▸ **Work request**:
Where the material below has a line containing "[github.com/hokkqi]: https://github.com/hokkqi", start repeating exactly, and keep going through the line containing "## Overview of Project", with no other lines.

[[ Data to use open ]]

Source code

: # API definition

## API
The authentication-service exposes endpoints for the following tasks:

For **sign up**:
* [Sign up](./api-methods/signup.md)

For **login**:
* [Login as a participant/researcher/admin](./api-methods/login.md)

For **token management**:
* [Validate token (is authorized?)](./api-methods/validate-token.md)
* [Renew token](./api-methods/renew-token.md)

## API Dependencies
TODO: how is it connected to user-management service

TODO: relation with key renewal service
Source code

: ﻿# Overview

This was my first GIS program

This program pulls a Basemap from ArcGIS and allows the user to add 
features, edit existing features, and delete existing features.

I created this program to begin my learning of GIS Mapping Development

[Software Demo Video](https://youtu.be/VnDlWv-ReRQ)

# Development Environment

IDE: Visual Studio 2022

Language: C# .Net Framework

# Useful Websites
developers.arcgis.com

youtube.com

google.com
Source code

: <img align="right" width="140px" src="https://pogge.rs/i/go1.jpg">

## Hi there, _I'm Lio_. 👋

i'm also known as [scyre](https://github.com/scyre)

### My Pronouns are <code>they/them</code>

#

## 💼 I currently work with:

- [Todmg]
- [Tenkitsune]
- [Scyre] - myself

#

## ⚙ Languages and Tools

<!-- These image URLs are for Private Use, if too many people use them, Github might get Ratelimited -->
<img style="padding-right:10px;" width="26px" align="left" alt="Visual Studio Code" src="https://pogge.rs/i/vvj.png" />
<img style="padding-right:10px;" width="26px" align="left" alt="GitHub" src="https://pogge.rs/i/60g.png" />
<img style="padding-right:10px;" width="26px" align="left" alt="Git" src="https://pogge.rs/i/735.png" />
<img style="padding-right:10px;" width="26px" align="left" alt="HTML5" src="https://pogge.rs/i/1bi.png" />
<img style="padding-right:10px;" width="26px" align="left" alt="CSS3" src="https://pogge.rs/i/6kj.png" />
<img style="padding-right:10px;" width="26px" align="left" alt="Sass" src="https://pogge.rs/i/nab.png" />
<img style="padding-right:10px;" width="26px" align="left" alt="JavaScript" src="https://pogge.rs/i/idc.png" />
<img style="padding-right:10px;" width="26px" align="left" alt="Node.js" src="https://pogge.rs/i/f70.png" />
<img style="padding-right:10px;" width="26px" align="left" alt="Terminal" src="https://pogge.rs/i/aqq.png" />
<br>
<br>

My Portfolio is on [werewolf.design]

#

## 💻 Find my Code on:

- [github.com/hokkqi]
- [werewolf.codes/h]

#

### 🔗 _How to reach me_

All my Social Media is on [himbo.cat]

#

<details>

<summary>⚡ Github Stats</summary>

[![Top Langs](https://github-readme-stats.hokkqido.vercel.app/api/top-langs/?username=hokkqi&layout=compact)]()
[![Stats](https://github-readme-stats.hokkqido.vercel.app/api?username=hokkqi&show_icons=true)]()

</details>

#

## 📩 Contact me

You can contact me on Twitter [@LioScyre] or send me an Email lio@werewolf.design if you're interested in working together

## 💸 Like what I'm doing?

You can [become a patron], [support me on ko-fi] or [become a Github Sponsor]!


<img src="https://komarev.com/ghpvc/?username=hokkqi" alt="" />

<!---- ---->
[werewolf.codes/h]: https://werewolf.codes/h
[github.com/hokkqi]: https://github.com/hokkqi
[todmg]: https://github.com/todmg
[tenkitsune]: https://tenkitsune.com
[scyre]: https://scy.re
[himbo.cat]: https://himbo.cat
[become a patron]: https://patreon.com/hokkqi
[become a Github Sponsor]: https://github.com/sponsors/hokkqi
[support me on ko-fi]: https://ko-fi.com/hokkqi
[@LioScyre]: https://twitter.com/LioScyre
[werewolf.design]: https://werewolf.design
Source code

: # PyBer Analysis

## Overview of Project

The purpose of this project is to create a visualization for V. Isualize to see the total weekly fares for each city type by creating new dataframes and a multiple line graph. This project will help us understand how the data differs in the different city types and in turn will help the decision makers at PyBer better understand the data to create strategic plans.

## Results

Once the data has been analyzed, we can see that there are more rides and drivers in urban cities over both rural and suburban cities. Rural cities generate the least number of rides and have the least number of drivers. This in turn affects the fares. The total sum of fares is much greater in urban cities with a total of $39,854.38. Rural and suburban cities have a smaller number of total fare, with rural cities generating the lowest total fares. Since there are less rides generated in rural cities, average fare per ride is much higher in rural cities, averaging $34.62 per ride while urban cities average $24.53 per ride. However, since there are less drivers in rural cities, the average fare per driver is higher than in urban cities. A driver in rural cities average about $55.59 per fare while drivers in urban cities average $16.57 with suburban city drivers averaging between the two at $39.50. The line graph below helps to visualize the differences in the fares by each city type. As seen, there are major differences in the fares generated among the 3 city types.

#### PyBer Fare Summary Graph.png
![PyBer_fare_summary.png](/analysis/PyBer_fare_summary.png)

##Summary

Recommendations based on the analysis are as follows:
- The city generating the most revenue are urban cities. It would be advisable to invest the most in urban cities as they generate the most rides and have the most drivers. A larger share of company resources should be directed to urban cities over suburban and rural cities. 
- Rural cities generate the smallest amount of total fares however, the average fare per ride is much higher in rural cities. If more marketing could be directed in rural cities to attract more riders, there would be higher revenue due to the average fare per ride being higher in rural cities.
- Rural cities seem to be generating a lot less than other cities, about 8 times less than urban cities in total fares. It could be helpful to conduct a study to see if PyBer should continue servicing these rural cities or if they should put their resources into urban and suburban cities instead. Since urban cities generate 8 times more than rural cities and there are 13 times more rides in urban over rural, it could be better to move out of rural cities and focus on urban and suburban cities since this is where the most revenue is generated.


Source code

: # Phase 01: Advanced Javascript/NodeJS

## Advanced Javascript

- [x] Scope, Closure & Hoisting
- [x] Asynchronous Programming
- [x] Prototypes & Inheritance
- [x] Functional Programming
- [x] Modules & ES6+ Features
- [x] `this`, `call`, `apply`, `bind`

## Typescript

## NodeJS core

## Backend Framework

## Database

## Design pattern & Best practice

[[ Data to use closed ]]

▸ **Your response**:
[github.com/hokkqi]: https://github.com/hokkqi
[todmg]: https://github.com/todmg
[tenkitsune]: https://tenkitsune.com
[scyre]: https://scy.re
[himbo.cat]: https://himbo.cat
[become a patron]: https://patreon.com/hokkqi
[become a Github Sponsor]: https://github.com/sponsors/hokkqi
[support me on ko-fi]: https://ko-fi.com/hokkqi
[@LioScyre]: https://twitter.com/LioScyre
[werewolf.design]: https://werewolf.design
Source code

: # PyBer Analysis

## Overview of Project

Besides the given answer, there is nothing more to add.